WORK TO BE COMPLETED:
All of the data is to be printed again exactly as it appears.

Segment Start: MATERIALS PROVIDED

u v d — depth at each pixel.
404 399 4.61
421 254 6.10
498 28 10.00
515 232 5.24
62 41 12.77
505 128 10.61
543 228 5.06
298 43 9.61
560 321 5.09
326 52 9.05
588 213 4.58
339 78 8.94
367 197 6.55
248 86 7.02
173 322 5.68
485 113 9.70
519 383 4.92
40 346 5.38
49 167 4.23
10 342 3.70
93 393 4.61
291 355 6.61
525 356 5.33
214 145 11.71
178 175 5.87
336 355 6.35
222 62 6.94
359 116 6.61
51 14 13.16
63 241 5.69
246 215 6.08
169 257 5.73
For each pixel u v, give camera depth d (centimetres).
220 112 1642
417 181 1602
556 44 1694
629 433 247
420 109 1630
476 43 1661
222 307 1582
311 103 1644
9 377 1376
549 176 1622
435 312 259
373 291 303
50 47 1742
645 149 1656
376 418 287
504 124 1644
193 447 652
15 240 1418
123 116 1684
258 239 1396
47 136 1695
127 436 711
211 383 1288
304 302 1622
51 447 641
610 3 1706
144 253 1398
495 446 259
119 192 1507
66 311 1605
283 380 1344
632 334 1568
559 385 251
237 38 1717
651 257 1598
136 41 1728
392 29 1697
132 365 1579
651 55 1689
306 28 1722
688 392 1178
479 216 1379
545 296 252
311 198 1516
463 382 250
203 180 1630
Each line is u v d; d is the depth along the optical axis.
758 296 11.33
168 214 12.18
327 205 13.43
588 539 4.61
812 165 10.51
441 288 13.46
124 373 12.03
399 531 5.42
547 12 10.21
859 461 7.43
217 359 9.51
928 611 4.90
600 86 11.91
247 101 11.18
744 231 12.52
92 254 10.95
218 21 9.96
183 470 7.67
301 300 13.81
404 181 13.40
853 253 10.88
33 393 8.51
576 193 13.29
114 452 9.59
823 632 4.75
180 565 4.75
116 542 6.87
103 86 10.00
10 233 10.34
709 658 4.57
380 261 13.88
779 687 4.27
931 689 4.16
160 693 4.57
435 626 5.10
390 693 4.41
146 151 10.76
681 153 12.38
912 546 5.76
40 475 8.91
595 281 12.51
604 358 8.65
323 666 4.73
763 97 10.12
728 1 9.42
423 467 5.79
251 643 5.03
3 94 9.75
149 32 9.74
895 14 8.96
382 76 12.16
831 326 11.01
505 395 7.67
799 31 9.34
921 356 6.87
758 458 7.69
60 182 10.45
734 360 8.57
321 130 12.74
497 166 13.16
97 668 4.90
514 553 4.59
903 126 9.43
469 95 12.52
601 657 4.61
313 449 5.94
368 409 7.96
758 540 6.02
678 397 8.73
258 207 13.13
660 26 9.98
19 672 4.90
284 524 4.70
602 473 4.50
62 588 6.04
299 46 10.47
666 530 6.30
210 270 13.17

Segment End: MATERIALS PROVIDED

TASK OUTPUT:
u v d — depth at each pixel.
404 399 4.61
421 254 6.10
498 28 10.00
515 232 5.24
62 41 12.77
505 128 10.61
543 228 5.06
298 43 9.61
560 321 5.09
326 52 9.05
588 213 4.58
339 78 8.94
367 197 6.55
248 86 7.02
173 322 5.68
485 113 9.70
519 383 4.92
40 346 5.38
49 167 4.23
10 342 3.70
93 393 4.61
291 355 6.61
525 356 5.33
214 145 11.71
178 175 5.87
336 355 6.35
222 62 6.94
359 116 6.61
51 14 13.16
63 241 5.69
246 215 6.08
169 257 5.73
For each pixel u v, give camera depth d (centimetres).
220 112 1642
417 181 1602
556 44 1694
629 433 247
420 109 1630
476 43 1661
222 307 1582
311 103 1644
9 377 1376
549 176 1622
435 312 259
373 291 303
50 47 1742
645 149 1656
376 418 287
504 124 1644
193 447 652
15 240 1418
123 116 1684
258 239 1396
47 136 1695
127 436 711
211 383 1288
304 302 1622
51 447 641
610 3 1706
144 253 1398
495 446 259
119 192 1507
66 311 1605
283 380 1344
632 334 1568
559 385 251
237 38 1717
651 257 1598
136 41 1728
392 29 1697
132 365 1579
651 55 1689
306 28 1722
688 392 1178
479 216 1379
545 296 252
311 198 1516
463 382 250
203 180 1630
Each line is u v d; d is the depth along the optical axis.
758 296 11.33
168 214 12.18
327 205 13.43
588 539 4.61
812 165 10.51
441 288 13.46
124 373 12.03
399 531 5.42
547 12 10.21
859 461 7.43
217 359 9.51
928 611 4.90
600 86 11.91
247 101 11.18
744 231 12.52
92 254 10.95
218 21 9.96
183 470 7.67
301 300 13.81
404 181 13.40
853 253 10.88
33 393 8.51
576 193 13.29
114 452 9.59
823 632 4.75
180 565 4.75
116 542 6.87
103 86 10.00
10 233 10.34
709 658 4.57
380 261 13.88
779 687 4.27
931 689 4.16
160 693 4.57
435 626 5.10
390 693 4.41
146 151 10.76
681 153 12.38
912 546 5.76
40 475 8.91
595 281 12.51
604 358 8.65
323 666 4.73
763 97 10.12
728 1 9.42
423 467 5.79
251 643 5.03
3 94 9.75
149 32 9.74
895 14 8.96
382 76 12.16
831 326 11.01
505 395 7.67
799 31 9.34
921 356 6.87
758 458 7.69
60 182 10.45
734 360 8.57
321 130 12.74
497 166 13.16
97 668 4.90
514 553 4.59
903 126 9.43
469 95 12.52
601 657 4.61
313 449 5.94
368 409 7.96
758 540 6.02
678 397 8.73
258 207 13.13
660 26 9.98
19 672 4.90
284 524 4.70
602 473 4.50
62 588 6.04
299 46 10.47
666 530 6.30
210 270 13.17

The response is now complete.